- **REQUIREMENT**
Set down the whole listing below exactly, without pictures.

BEGIN

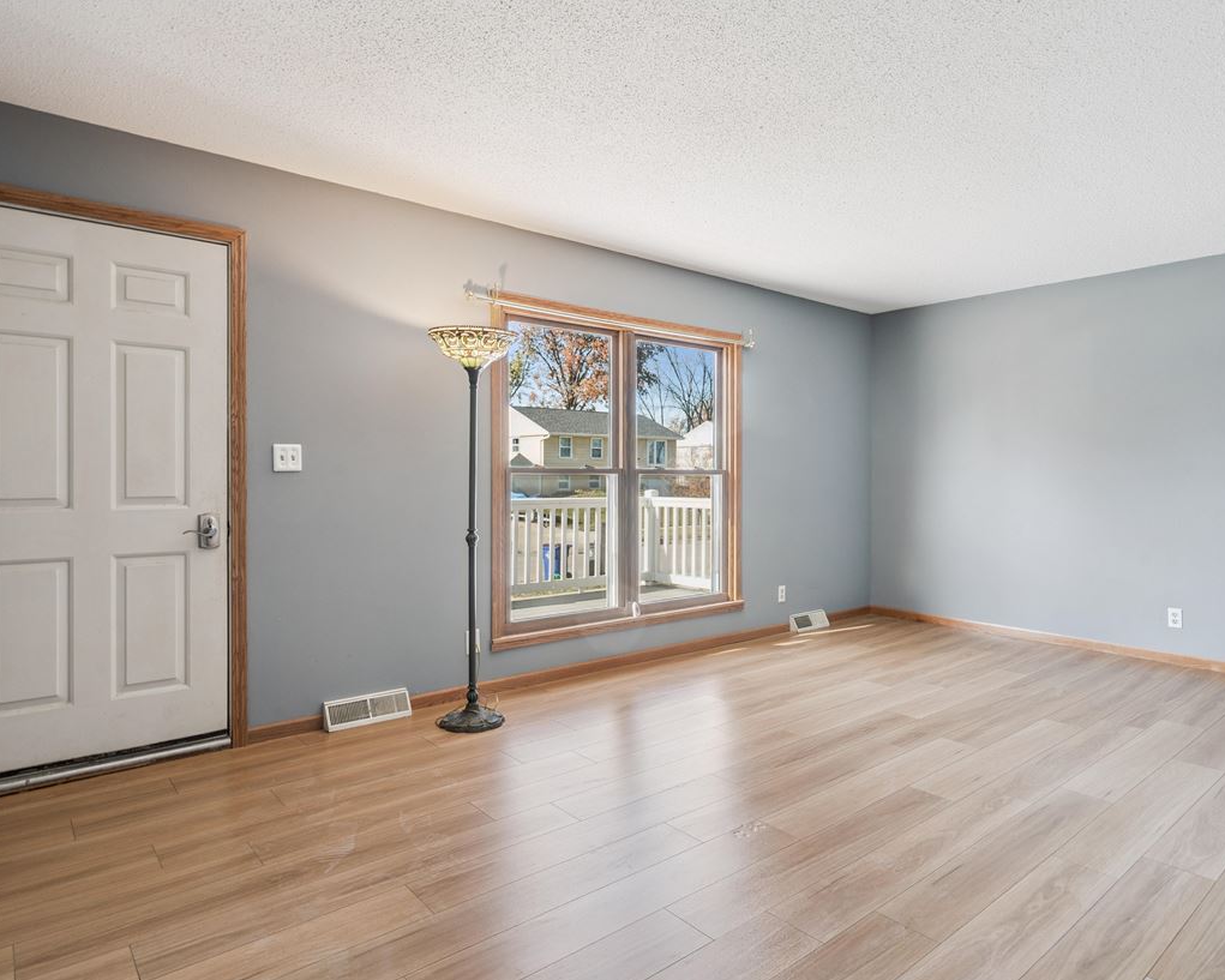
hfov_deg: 80.4
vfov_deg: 68.1
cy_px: 483
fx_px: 725
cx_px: 626
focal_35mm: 20
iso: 400
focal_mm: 17
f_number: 10
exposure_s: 1/10
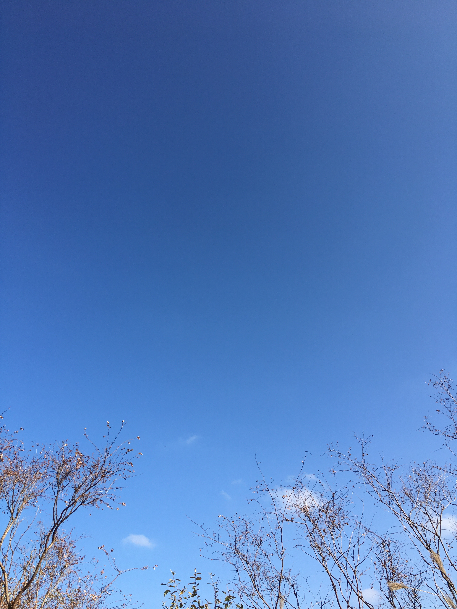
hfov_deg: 48.2
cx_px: 228
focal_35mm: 29
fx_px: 510
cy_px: 304
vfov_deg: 61.7
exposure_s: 1/1261
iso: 25
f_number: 2.2
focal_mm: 4.15
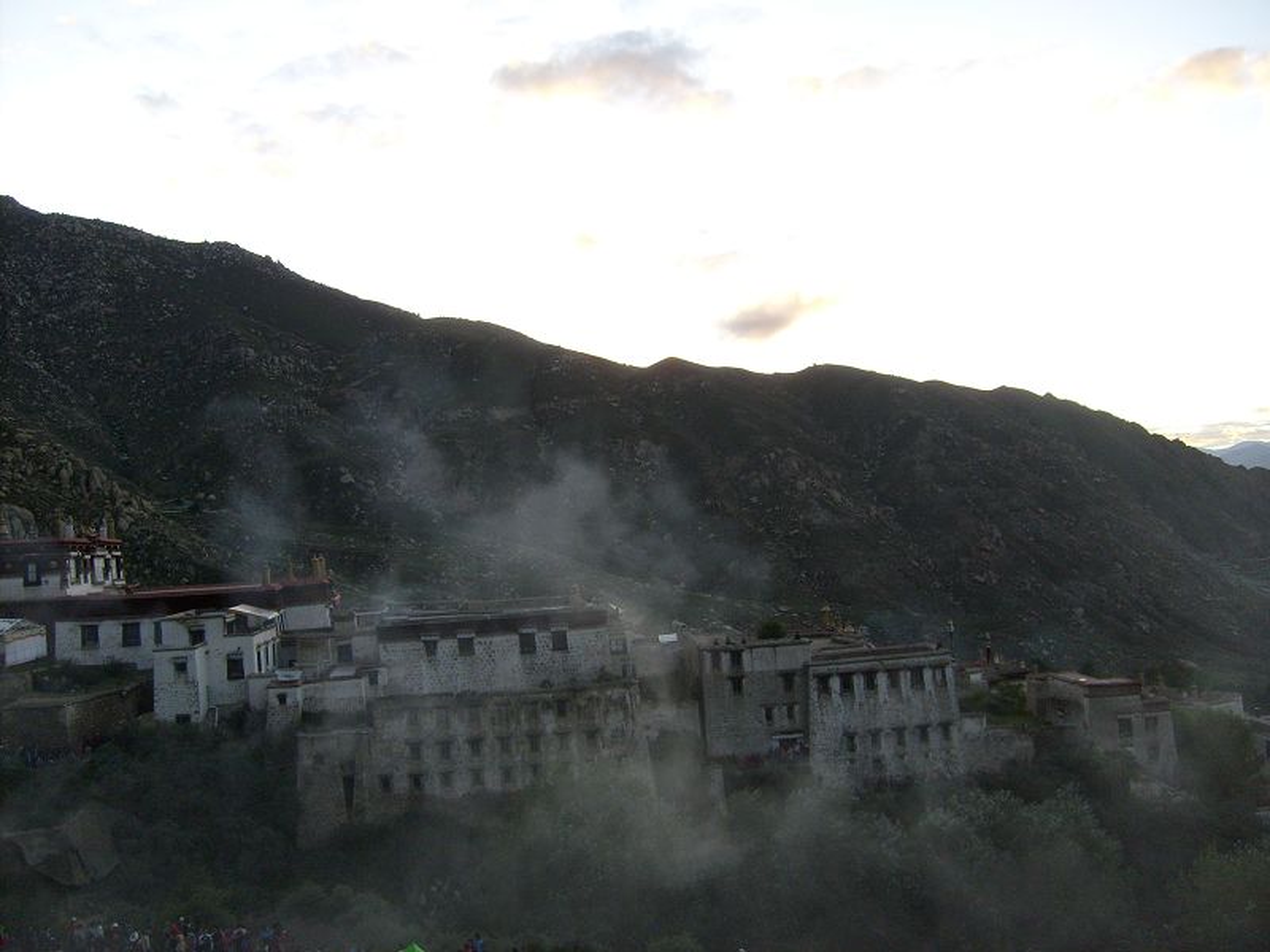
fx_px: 1284
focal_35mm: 35
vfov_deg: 40.7
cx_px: 635
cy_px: 476
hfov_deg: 52.6
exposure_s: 1/125
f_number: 2.8
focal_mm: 5.8
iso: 80
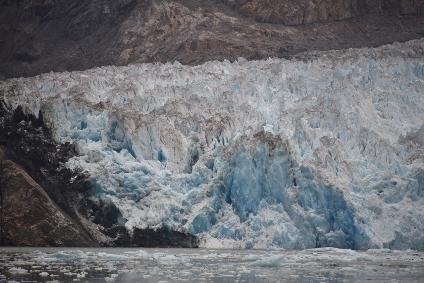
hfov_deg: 8.2
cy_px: 142
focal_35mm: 250
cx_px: 212
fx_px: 2945
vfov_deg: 5.5
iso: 800
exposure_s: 1/500
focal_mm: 250
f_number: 5.6
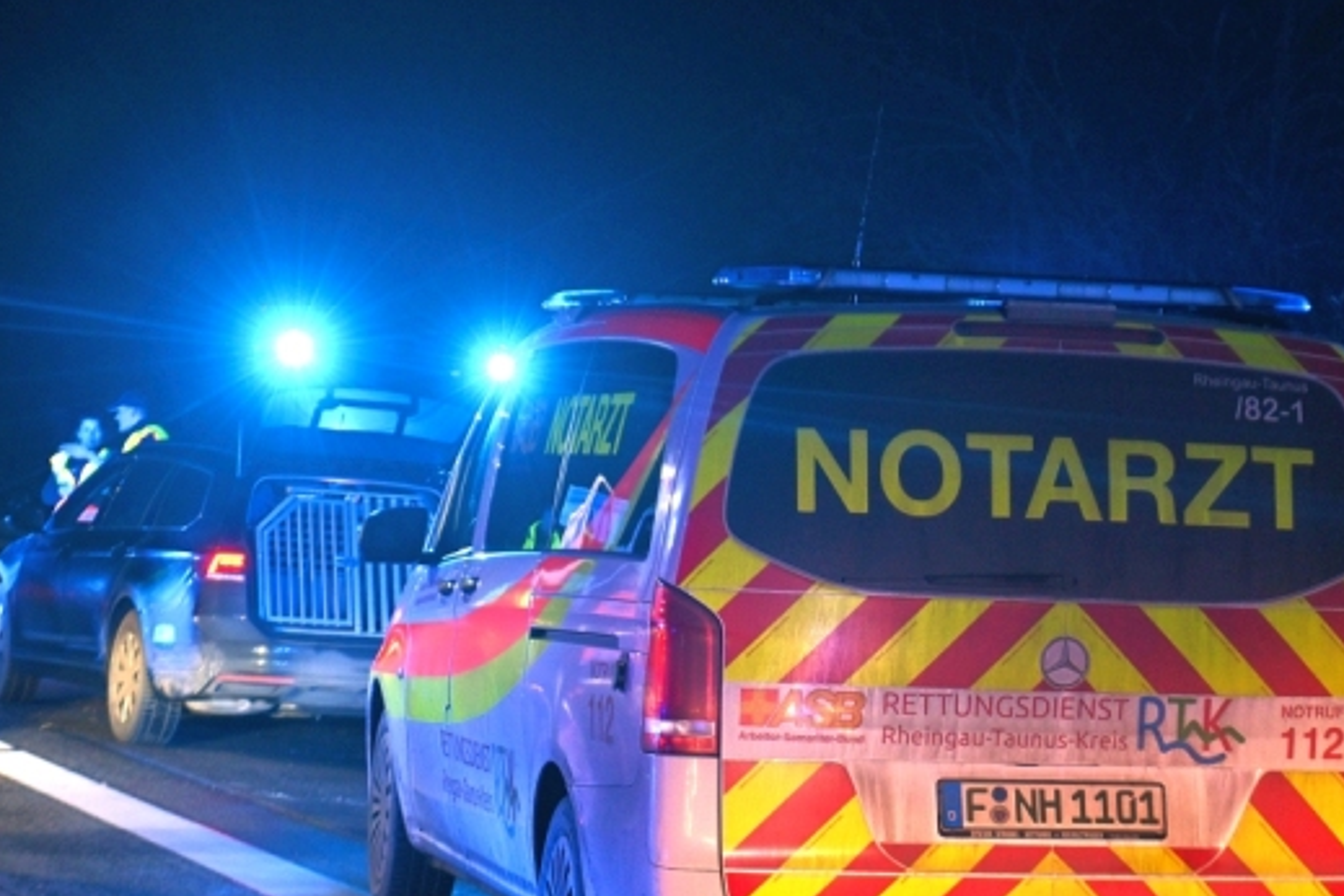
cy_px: 706
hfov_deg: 19.4
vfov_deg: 13.0
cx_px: 868
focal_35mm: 105
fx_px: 3920
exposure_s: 1/100
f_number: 4.5
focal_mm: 58
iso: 1000
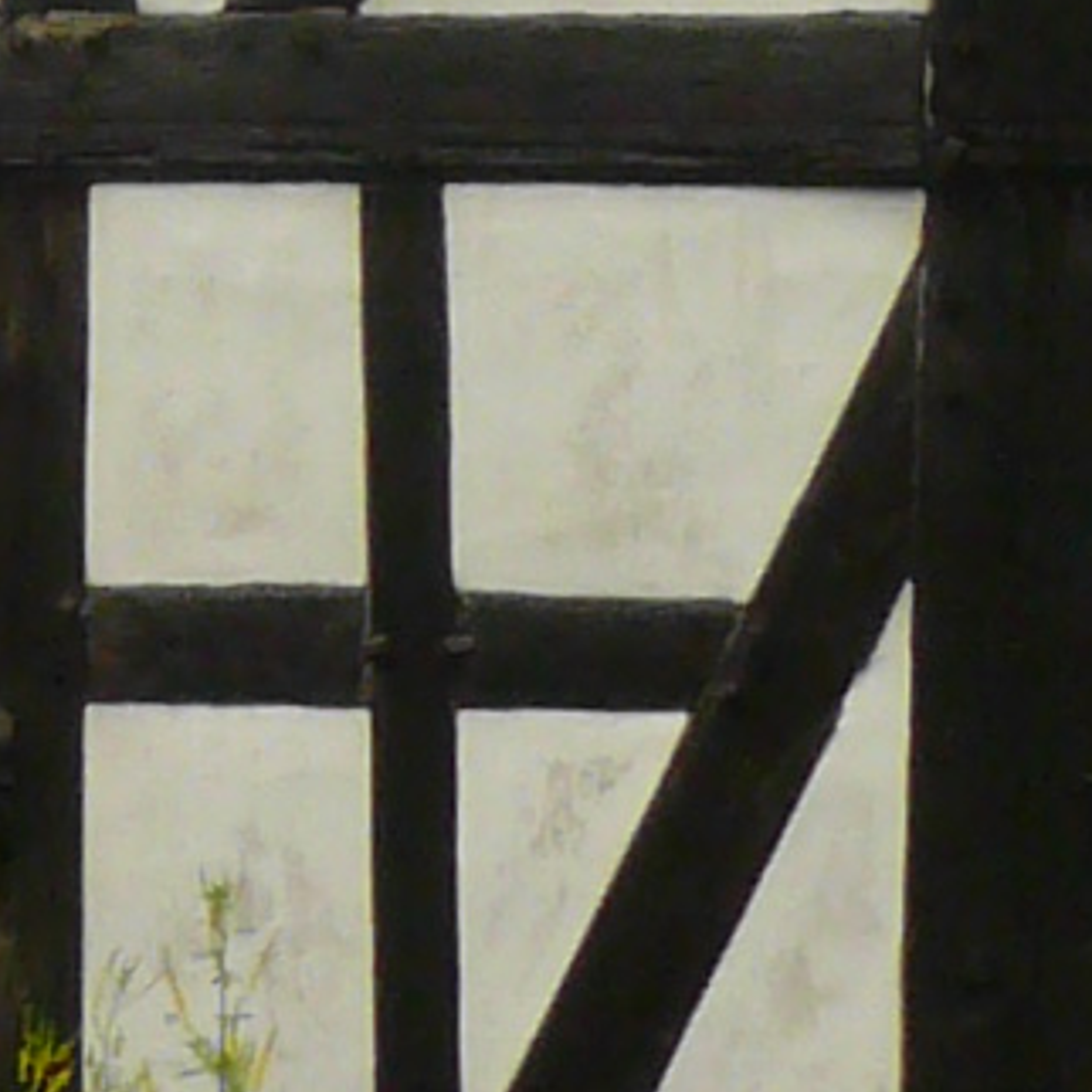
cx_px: -929
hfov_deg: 5.8
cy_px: -68
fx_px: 10529
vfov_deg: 5.9
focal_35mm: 295
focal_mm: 5.7
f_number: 3
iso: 100
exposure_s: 1/800
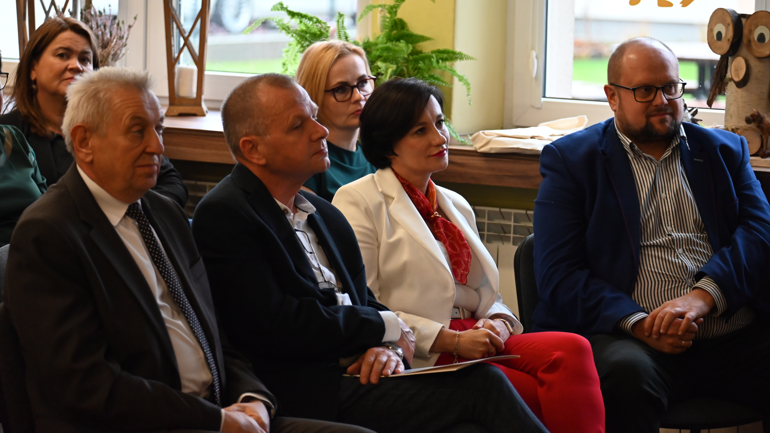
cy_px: 181
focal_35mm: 158
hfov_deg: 13.6
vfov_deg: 7.7
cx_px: 384
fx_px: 3226
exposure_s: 1/125
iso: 4000
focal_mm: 150
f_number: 5.3
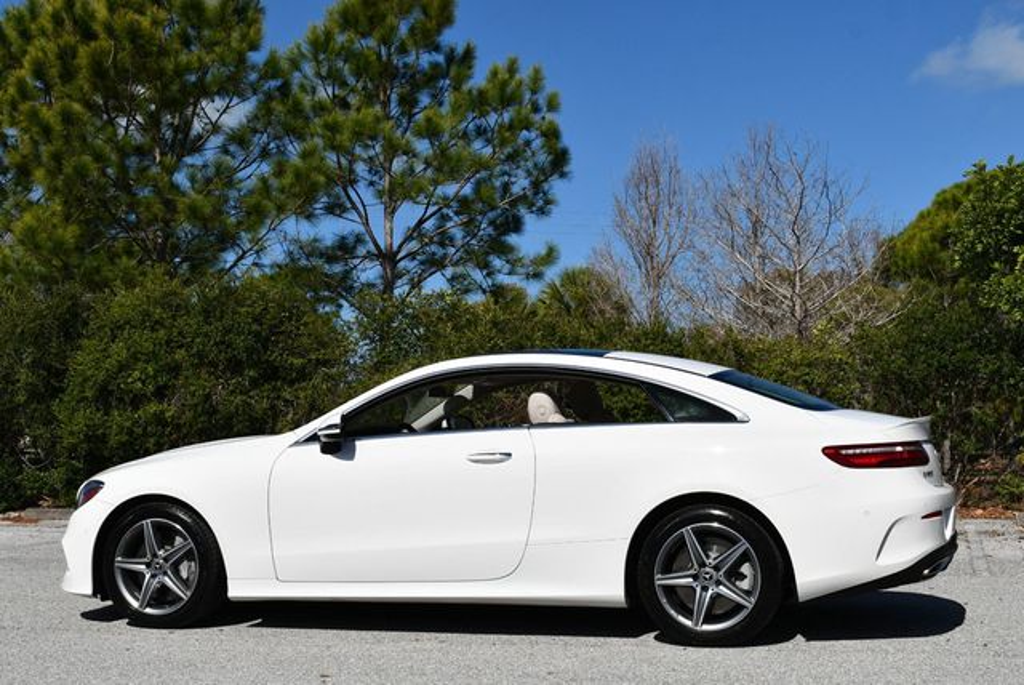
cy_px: 342
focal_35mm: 52
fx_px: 1480
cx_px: 512
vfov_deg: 26.0
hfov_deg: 38.2
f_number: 10
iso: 100
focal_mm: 26
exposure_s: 1/400
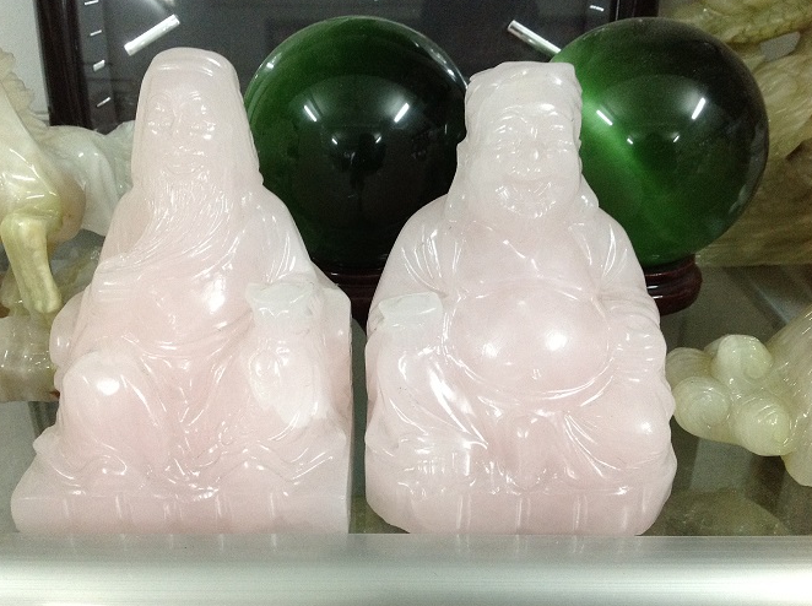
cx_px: 395
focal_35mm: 37
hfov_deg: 50.2
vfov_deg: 38.5
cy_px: 304
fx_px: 866
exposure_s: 1/17
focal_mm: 4.28
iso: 250
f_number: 2.4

END

- **FINAL ANSWER**
hfov_deg: 80.4
vfov_deg: 68.1
cy_px: 483
fx_px: 725
cx_px: 626
focal_35mm: 20
iso: 400
focal_mm: 17
f_number: 10
exposure_s: 1/10
hfov_deg: 48.2
cx_px: 228
focal_35mm: 29
fx_px: 510
cy_px: 304
vfov_deg: 61.7
exposure_s: 1/1261
iso: 25
f_number: 2.2
focal_mm: 4.15
fx_px: 1284
focal_35mm: 35
vfov_deg: 40.7
cx_px: 635
cy_px: 476
hfov_deg: 52.6
exposure_s: 1/125
f_number: 2.8
focal_mm: 5.8
iso: 80
hfov_deg: 8.2
cy_px: 142
focal_35mm: 250
cx_px: 212
fx_px: 2945
vfov_deg: 5.5
iso: 800
exposure_s: 1/500
focal_mm: 250
f_number: 5.6
cy_px: 706
hfov_deg: 19.4
vfov_deg: 13.0
cx_px: 868
focal_35mm: 105
fx_px: 3920
exposure_s: 1/100
f_number: 4.5
focal_mm: 58
iso: 1000
cx_px: -929
hfov_deg: 5.8
cy_px: -68
fx_px: 10529
vfov_deg: 5.9
focal_35mm: 295
focal_mm: 5.7
f_number: 3
iso: 100
exposure_s: 1/800
cy_px: 181
focal_35mm: 158
hfov_deg: 13.6
vfov_deg: 7.7
cx_px: 384
fx_px: 3226
exposure_s: 1/125
iso: 4000
focal_mm: 150
f_number: 5.3
cy_px: 342
focal_35mm: 52
fx_px: 1480
cx_px: 512
vfov_deg: 26.0
hfov_deg: 38.2
f_number: 10
iso: 100
focal_mm: 26
exposure_s: 1/400
cx_px: 395
focal_35mm: 37
hfov_deg: 50.2
vfov_deg: 38.5
cy_px: 304
fx_px: 866
exposure_s: 1/17
focal_mm: 4.28
iso: 250
f_number: 2.4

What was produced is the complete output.